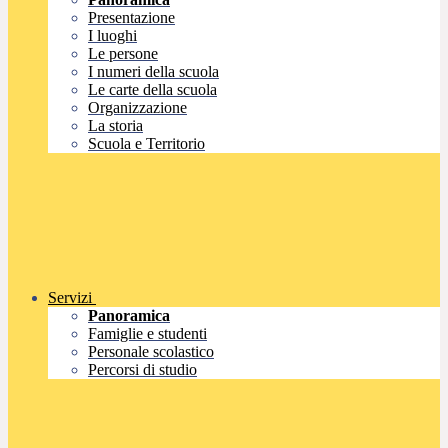
Presentazione
I luoghi
Le persone
I numeri della scuola
Le carte della scuola
Organizzazione
La storia
Scuola e Territorio
Servizi
Panoramica
Famiglie e studenti
Personale scolastico
Percorsi di studio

▶ Task item
The output should consist only of the lines from the one with "Organizzazione" through the final line of the records above, exactly.

▶ Response to this exercise
Organizzazione
La storia
Scuola e Territorio
Servizi
Panoramica
Famiglie e studenti
Personale scolastico
Percorsi di studio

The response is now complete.